Despite the heavy bombardment, NATO was surprised to find afterwards that the Serbian armed forces had survived in such good order. Around 50 Serbian aircraft were lost but only 14 tanks, 18 APCs and 20 artillery pieces.[12] Most of the targets hit in Kosovo were decoys, such as tanks made out of plastic sheets with telegraph poles for gun barrels. Anti-aircraft defences were preserved by the simple expedient of not turning them on, preventing NATO aircraft from detecting them but forcing them to keep above a ceiling of 15,000ft (5,000m), making accurate bombing much more difficult.
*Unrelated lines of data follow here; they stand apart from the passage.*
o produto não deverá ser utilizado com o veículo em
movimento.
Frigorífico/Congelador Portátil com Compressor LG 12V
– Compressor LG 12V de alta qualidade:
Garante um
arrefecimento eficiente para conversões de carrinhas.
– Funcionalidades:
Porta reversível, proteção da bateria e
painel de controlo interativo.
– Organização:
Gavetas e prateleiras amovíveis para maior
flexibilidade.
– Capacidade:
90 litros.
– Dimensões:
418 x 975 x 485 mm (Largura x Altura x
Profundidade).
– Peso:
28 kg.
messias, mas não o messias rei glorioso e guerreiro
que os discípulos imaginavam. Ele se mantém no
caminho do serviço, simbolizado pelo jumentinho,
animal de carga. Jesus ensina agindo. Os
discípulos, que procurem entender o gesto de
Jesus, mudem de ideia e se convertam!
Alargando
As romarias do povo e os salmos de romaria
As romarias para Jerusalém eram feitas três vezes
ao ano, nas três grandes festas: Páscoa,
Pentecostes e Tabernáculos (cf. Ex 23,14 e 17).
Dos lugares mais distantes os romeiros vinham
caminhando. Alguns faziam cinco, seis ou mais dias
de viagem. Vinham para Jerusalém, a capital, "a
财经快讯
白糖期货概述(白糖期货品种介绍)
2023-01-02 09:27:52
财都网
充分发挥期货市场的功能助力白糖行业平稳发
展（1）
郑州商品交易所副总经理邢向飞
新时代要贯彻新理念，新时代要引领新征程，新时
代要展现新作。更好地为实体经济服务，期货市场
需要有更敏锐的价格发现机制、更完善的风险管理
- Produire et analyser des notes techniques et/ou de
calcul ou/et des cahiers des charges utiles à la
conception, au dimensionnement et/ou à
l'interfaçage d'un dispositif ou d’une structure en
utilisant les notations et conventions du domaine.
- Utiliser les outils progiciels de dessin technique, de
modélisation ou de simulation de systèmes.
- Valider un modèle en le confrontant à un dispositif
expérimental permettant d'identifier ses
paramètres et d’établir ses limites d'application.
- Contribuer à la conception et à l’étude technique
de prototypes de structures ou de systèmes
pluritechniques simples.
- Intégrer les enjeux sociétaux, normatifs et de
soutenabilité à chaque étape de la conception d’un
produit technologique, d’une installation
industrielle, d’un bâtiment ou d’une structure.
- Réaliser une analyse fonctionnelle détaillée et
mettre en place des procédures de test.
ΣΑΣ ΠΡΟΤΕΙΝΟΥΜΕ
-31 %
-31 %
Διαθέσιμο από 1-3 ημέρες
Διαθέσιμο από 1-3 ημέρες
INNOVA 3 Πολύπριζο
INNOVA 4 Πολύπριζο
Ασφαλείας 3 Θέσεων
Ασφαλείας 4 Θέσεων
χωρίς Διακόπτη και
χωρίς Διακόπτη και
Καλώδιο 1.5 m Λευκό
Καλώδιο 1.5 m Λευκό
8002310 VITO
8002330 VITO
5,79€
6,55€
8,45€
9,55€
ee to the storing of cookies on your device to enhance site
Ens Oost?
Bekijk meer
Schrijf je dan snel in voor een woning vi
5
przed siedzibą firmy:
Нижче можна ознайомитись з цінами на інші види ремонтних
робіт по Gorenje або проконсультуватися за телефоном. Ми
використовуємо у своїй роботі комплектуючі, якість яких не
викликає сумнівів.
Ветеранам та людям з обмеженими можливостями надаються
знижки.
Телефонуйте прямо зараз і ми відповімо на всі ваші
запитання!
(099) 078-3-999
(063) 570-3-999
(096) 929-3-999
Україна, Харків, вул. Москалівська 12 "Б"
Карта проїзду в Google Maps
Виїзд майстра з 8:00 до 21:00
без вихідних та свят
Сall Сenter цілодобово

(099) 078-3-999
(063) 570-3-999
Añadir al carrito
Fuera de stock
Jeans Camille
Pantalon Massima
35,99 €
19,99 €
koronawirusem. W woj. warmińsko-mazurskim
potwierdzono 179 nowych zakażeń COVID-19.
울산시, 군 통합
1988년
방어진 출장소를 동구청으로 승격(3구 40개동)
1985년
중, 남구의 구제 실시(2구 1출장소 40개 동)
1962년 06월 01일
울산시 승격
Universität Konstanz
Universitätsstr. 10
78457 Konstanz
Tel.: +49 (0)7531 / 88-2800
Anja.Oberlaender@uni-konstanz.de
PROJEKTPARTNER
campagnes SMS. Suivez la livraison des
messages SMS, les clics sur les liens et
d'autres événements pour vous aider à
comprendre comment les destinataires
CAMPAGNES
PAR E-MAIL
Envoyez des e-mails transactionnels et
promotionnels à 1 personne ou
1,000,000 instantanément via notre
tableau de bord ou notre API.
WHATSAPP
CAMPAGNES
Towards the end of the war, it was claimed that carpet bombing by B-52 aircraft had caused huge casualties among Serbian troops stationed along the Kosovo–Albania border. Careful searching by NATO investigators found no evidence of any such large-scale casualties.
www.answers.com...
Think of 100s of Apaches, A-10s, and other air to ground attack aircraft littering the roads with 1000s of destroyed vehicles with little threat to them.
About 3 days to destroy their infrastructure to bring the country to a complete halt after that it is a turkey shoot much like The Highway of Death that was quoted.
In the end, as noted above, enemy SAM fire brought down only two aircraft (both American), thanks to allied reliance on electronic jamming, towed decoys, and countertactics to negate enemy surface-to-air defenses.37 However, NATO never fully succeeded in neutralizing the Serb IADS, and NATO aircraft operating over Serbia and Kosovo were always within the engagement envelopes of enemy SA-3 and SA-6 missiles—envelopes that extended as high as 50,000 feet. Because of that persistent threat, mission planners had to place such high-value surveillance-and-reconnaissance platforms as the U-2 and JSTARS in less-than-ideal orbits to keep them outside the lethal reach of enemy SAMs. Even during the operation’s final week, NATO spokesmen conceded that they could confirm the destruction of only three of Serbia’s approximately 25 known mobile SA-6 batteries.38
In all events, by remaining dispersed and mobile, and by activating their radars only selectively, the Serb IADS operators yielded the short-term tactical initiative in order to pre-sent a longer-term operational and strategic challenge to allied combat sorties. The downside of that inactivity for NATO was that opportunities to employ the classic Wild Weasel tactic of attacking enemy SAM radars with HARMs while SAMs guided on airborne targets were “few and far between.”39 Lt Gen Michael Short, the Allied Force air commander, later indicated that his aircrews were ready for a wall-to-wall SAM threat like the one encountered over Iraq during Desert Storm but that “it just never materialized. And then it began to dawn on us that . . . they were going to try to survive as opposed to being willing to die to shoot down an airplane.”40
www.airpower.au.af.mil...
The bad part for them is our abilities are much better now than then with vastly better equipment and tactics.
The big question is what then? That is why we would not attack them unless they attacked first and then we would only destroy their military and infrastructure from the air and then sit back and let them make the next move.
Originally posted by chickeneater
When Iran is done, will Saudi Arabia be next? I mean, most of the 9/11 hi-jackers are saudis. That country also covertly funds all sorts of terrorism cells and madrassas all over the world.
You don't think all those "suicide bomber's family fund" comes from no where do you? The saudis are hell bent on converting the world to islam.